Phantom call traffic is call traffic received at a terminating local communications exchange, where associated call signaling lacks sufficient information for the terminating local exchange to determine an appropriate jurisdiction of the call or a carrier responsible for call termination charges. The terminating local exchange may not be able to bill and receive compensation from responsible originating parties. Most Local Exchange Carriers (LECs), Competitive Local Exchange Carriers (CLECs) and Independent Operating Carriers (IOCs) that terminate calls at their respective local exchanges experience some degree of phantom call traffic. In some estimates, between 20% and 30% of all terminating inter-carrier traffic cannot be billed due to insufficient information, thus resulting in significant loss of revenue for the LECs, CLECs and IOCs.

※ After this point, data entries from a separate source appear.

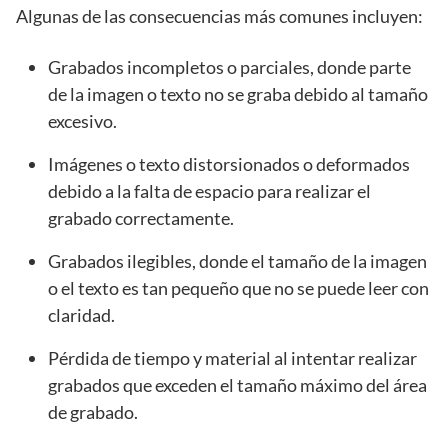
Algunas de las consecuencias más comunes incluyen:
Grabados incompletos o parciales, donde parte
de la imagen o texto no se graba debido al tamaño
excesivo.
Imágenes o texto distorsionados o deformados
debido a la falta de espacio para realizar el
grabado correctamente.
Grabados ilegibles, donde el tamaño de la imagen
o el texto es tan pequeño que no se puede leer con
claridad.
Pérdida de tiempo y material al intentar realizar
grabados que exceden el tamaño máximo del área
de grabado.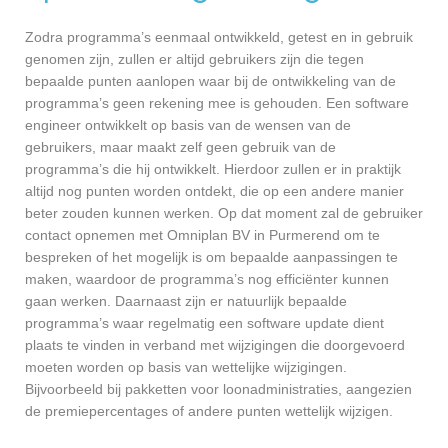
Zodra programma’s eenmaal ontwikkeld, getest en in gebruik
genomen zijn, zullen er altijd gebruikers zijn die tegen
bepaalde punten aanlopen waar bij de ontwikkeling van de
programma’s geen rekening mee is gehouden. Een software
engineer ontwikkelt op basis van de wensen van de
gebruikers, maar maakt zelf geen gebruik van de
programma’s die hij ontwikkelt. Hierdoor zullen er in praktijk
altijd nog punten worden ontdekt, die op een andere manier
beter zouden kunnen werken. Op dat moment zal de gebruiker
contact opnemen met Omniplan BV in Purmerend om te
bespreken of het mogelijk is om bepaalde aanpassingen te
maken, waardoor de programma’s nog efficiënter kunnen
gaan werken. Daarnaast zijn er natuurlijk bepaalde
programma’s waar regelmatig een software update dient
plaats te vinden in verband met wijzigingen die doorgevoerd
moeten worden op basis van wettelijke wijzigingen.
Bijvoorbeeld bij pakketten voor loonadministraties, aangezien
de premiepercentages of andere punten wettelijk wijzigen.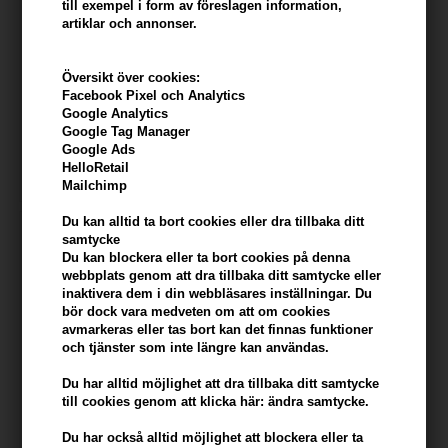
till exempel i form av föreslagen information,
artiklar och annonser.
Översikt över cookies:
Pomp & Co. Face Serum 30ml
Revitalash Advanced Eyelash
Facebook Pixel och Analytics
Conditioner 3,50 ml
Google Analytics
Google Tag Manager
272,00
SEK
1.142,00
SEK
Google Ads
HelloRetail
Mailchimp
Du kan alltid ta bort cookies eller dra tillbaka ditt
samtycke
Du kan blockera eller ta bort cookies på denna
webbplats genom att dra tillbaka ditt samtycke eller
inaktivera dem i din webbläsares inställningar. Du
bör dock vara medveten om att om cookies
avmarkeras eller tas bort kan det finnas funktioner
och tjänster som inte längre kan användas.
Du har alltid möjlighet att dra tillbaka ditt samtycke
till cookies genom att klicka här: ändra samtycke.
Du har också alltid möjlighet att blockera eller ta
The Organic Pharmacy
Argan Secret Oil 60ml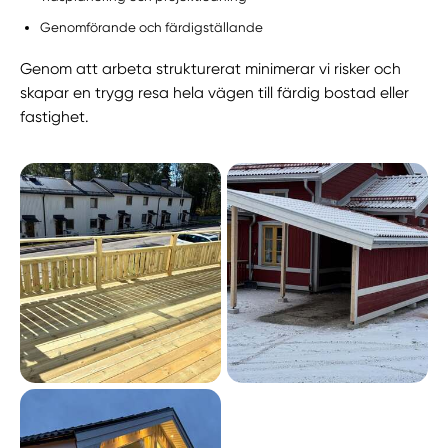
Genomförande och färdigställande
Genom att arbeta strukturerat minimerar vi risker och
skapar en trygg resa hela vägen till färdig bostad eller
fastighet.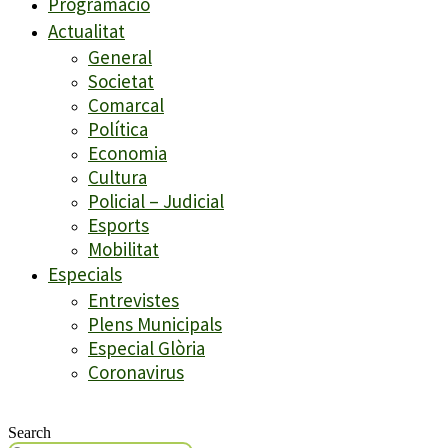
Programació
Actualitat
General
Societat
Comarcal
Política
Economia
Cultura
Policial – Judicial
Esports
Mobilitat
Especials
Entrevistes
Plens Municipals
Especial Glòria
Coronavirus
Search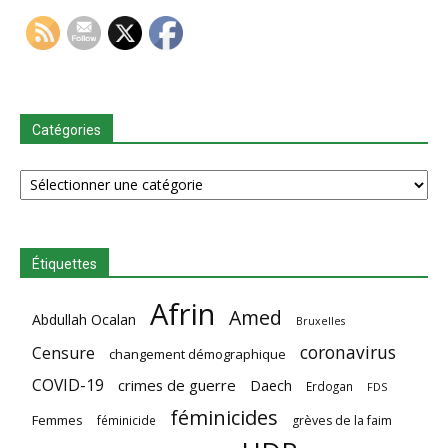
Catégories
Catégories
Étiquettes
Afrin
Amed
Abdullah Ocalan
Bruxelles
coronavirus
Censure
changement démographique
COVID-19
crimes de guerre
Daech
Erdogan
FDS
féminicides
Femmes
féminicide
grèves de la faim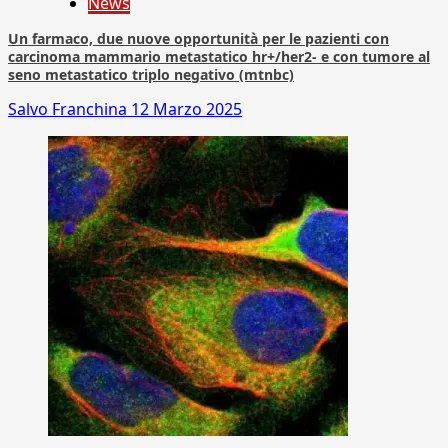
News
Un farmaco, due nuove opportunità per le pazienti con
carcinoma mammario metastatico hr+/her2- e con tumore al
seno metastatico triplo negativo (mtnbc)
Salvo Franchina
12 Marzo 2025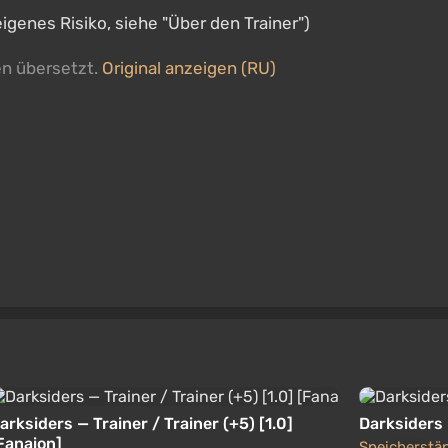
igenes Risiko, siehe "Über den Trainer")
en übersetzt.
Original anzeigen (RU)
arksiders — Trainer / Trainer (+5) [1.0]
Darksiders
Fanaion]
Speicherstä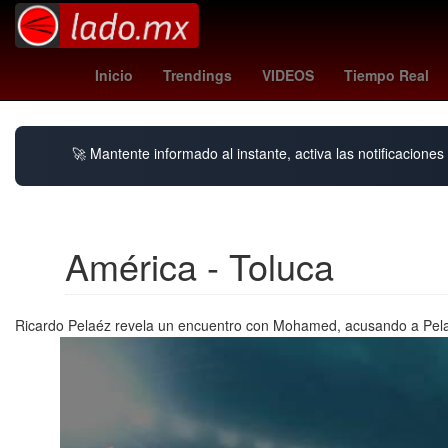
Henipavirus
Estética
Inicio
Trendings
VIDEOS
Tiempo Real
🚀 Mantente informado al instante, activa las notificacione
América - Toluca
Ricardo Pelaéz revela un encuentro con Mohamed, acusando a Pelaéz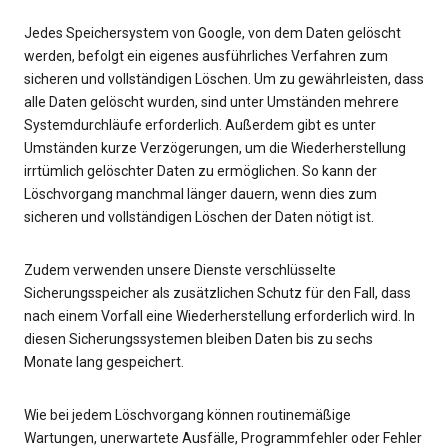
Jedes Speichersystem von Google, von dem Daten gelöscht
werden, befolgt ein eigenes ausführliches Verfahren zum
sicheren und vollständigen Löschen. Um zu gewährleisten, dass
alle Daten gelöscht wurden, sind unter Umständen mehrere
Systemdurchläufe erforderlich. Außerdem gibt es unter
Umständen kurze Verzögerungen, um die Wiederherstellung
irrtümlich gelöschter Daten zu ermöglichen. So kann der
Löschvorgang manchmal länger dauern, wenn dies zum
sicheren und vollständigen Löschen der Daten nötigt ist.
Zudem verwenden unsere Dienste verschlüsselte
Sicherungsspeicher als zusätzlichen Schutz für den Fall, dass
nach einem Vorfall eine Wiederherstellung erforderlich wird. In
diesen Sicherungssystemen bleiben Daten bis zu sechs
Monate lang gespeichert.
Wie bei jedem Löschvorgang können routinemäßige
Wartungen, unerwartete Ausfälle, Programmfehler oder Fehler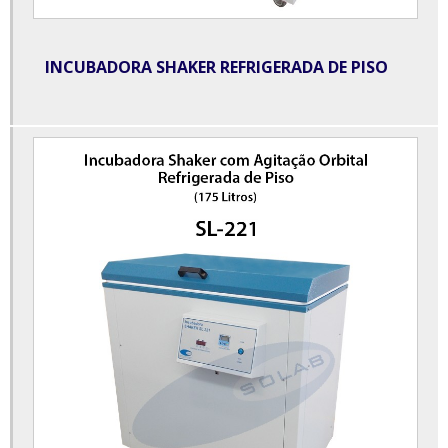
Comprar equipamentos para laboratório de análises clínicas
Dessecador à vácuo
INCUBADORA SHAKER REFRIGERADA DE PISO
Destilador de água para laboratório
Destilador de água para laboratório preço
Destilador de nitrogênio para laboratório
Destilador de óleos essenciais para laboratório
Destilador de óleos essenciais preço
Equipamentos para laboratório de análises clínicas
Equipamentos para laboratório de análises clínicas preços
Equipamentos para laboratório de química
Estufa à vácuo para laboratório
Estufa bacteriológica laboratório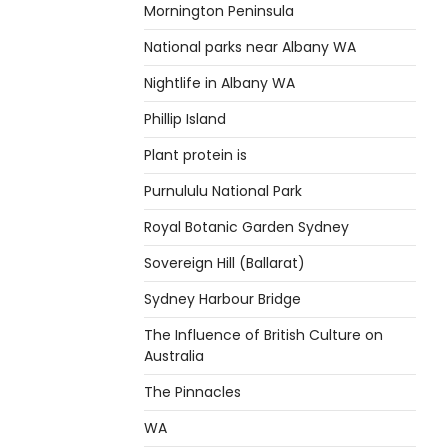
Mornington Peninsula
National parks near Albany WA
Nightlife in Albany WA
Phillip Island
Plant protein is
Purnululu National Park
Royal Botanic Garden Sydney
Sovereign Hill (Ballarat)
Sydney Harbour Bridge
The Influence of British Culture on
Australia
The Pinnacles
WA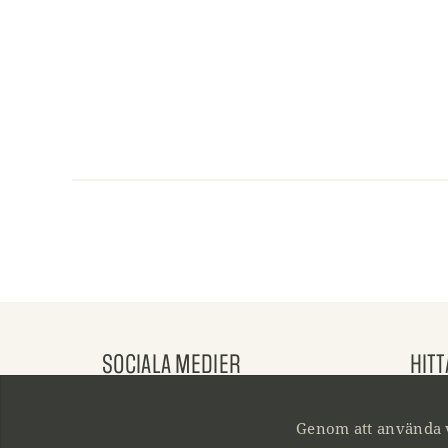
SOCIALA MEDIER
HITT
Besök oss på Facebook
Nöbb
Besök oss på Instagram
291 9
Genom att använda 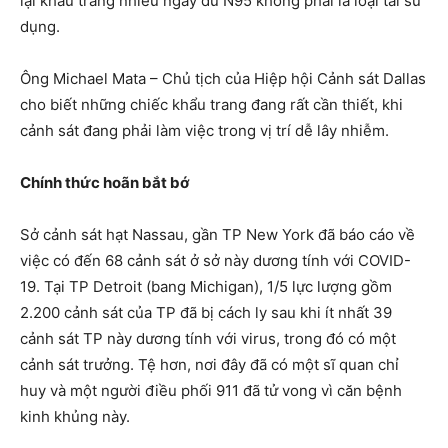
lại khẩu trang nhiều ngày dù N95 không phải là loại tái sử
dụng.
Ông Michael Mata – Chủ tịch của Hiệp hội Cảnh sát Dallas
cho biết những chiếc khẩu trang đang rất cần thiết, khi
cảnh sát đang phải làm việc trong vị trí dễ lây nhiễm.
Chính thức hoãn bắt bớ
Sở cảnh sát hạt Nassau, gần TP New York đã báo cáo về
việc có đến 68 cảnh sát ở sở này dương tính với COVID-
19. Tại TP Detroit (bang Michigan), 1/5 lực lượng gồm
2.200 cảnh sát của TP đã bị cách ly sau khi ít nhất 39
cảnh sát TP này dương tính với virus, trong đó có một
cảnh sát trưởng. Tệ hơn, nơi đây đã có một sĩ quan chỉ
huy và một người điều phối 911 đã tử vong vì căn bệnh
kinh khủng này.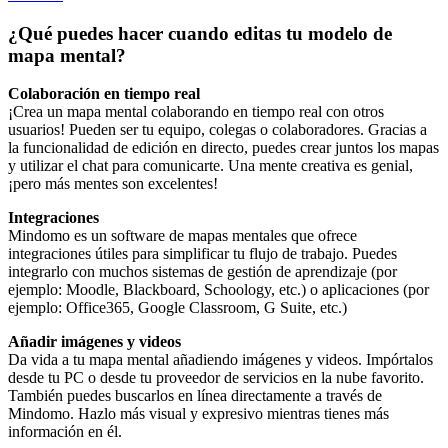
¿Qué puedes hacer cuando editas tu modelo de
mapa mental?
Colaboración en tiempo real
¡Crea un mapa mental colaborando en tiempo real con otros
usuarios! Pueden ser tu equipo, colegas o colaboradores. Gracias a
la funcionalidad de edición en directo, puedes crear juntos los mapas
y utilizar el chat para comunicarte. Una mente creativa es genial,
¡pero más mentes son excelentes!
Integraciones
Mindomo es un software de mapas mentales que ofrece
integraciones útiles para simplificar tu flujo de trabajo. Puedes
integrarlo con muchos sistemas de gestión de aprendizaje (por
ejemplo: Moodle, Blackboard, Schoology, etc.) o aplicaciones (por
ejemplo: Office365, Google Classroom, G Suite, etc.)
Añadir imágenes y videos
Da vida a tu mapa mental añadiendo imágenes y videos. Impórtalos
desde tu PC o desde tu proveedor de servicios en la nube favorito.
También puedes buscarlos en línea directamente a través de
Mindomo. Hazlo más visual y expresivo mientras tienes más
información en él.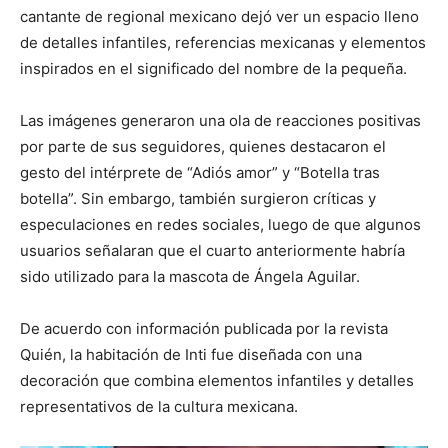
cantante de regional mexicano dejó ver un espacio lleno
de detalles infantiles, referencias mexicanas y elementos
inspirados en el significado del nombre de la pequeña.
Las imágenes generaron una ola de reacciones positivas
por parte de sus seguidores, quienes destacaron el
gesto del intérprete de “Adiós amor” y “Botella tras
botella”. Sin embargo, también surgieron críticas y
especulaciones en redes sociales, luego de que algunos
usuarios señalaran que el cuarto anteriormente habría
sido utilizado para la mascota de Ángela Aguilar.
De acuerdo con información publicada por la revista
Quién, la habitación de Inti fue diseñada con una
decoración que combina elementos infantiles y detalles
representativos de la cultura mexicana.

Reasons for the occurrence of phantom call traffic are many and varied. Some phantom calls may have been delivered over numerous communications exchanges, each of which may be owned and/or operated by a different service provider. Differences between architectures, signaling, call detail and billing systems of these numerous communications exchanges may result in inaccurate (and in some cases, impossible) billing of termination charges. In some cases, legacy issues may exacerbate phantom traffic. For example, legacy exchanges along a call route may be limited to routing based on destination number only, and may not be able to forward sufficient detail for billing purposes. Also, inter-exchange signaling protocols may not easily support the data required for accurate billing of calls, especially with the addition of new types of communication access technologies such as wireless, broadband, and others.
Indeed, newer communication access technologies themselves may exacerbate phantom call traffic, e.g., a roaming wireless call may have a calling number that does not correspond to an exchange from which the call originates. Furthermore, in some markets, termination charges for local calls are significantly less than termination charges for access calls, thus motivating some originating or intermediate carriers to mask their carrier identity to take advantage of the lower local termination charges. Other reasons for phantom call traffic may be possible, all of which may result in insufficient information for a terminating local exchange to correctly bill termination charges, if at all.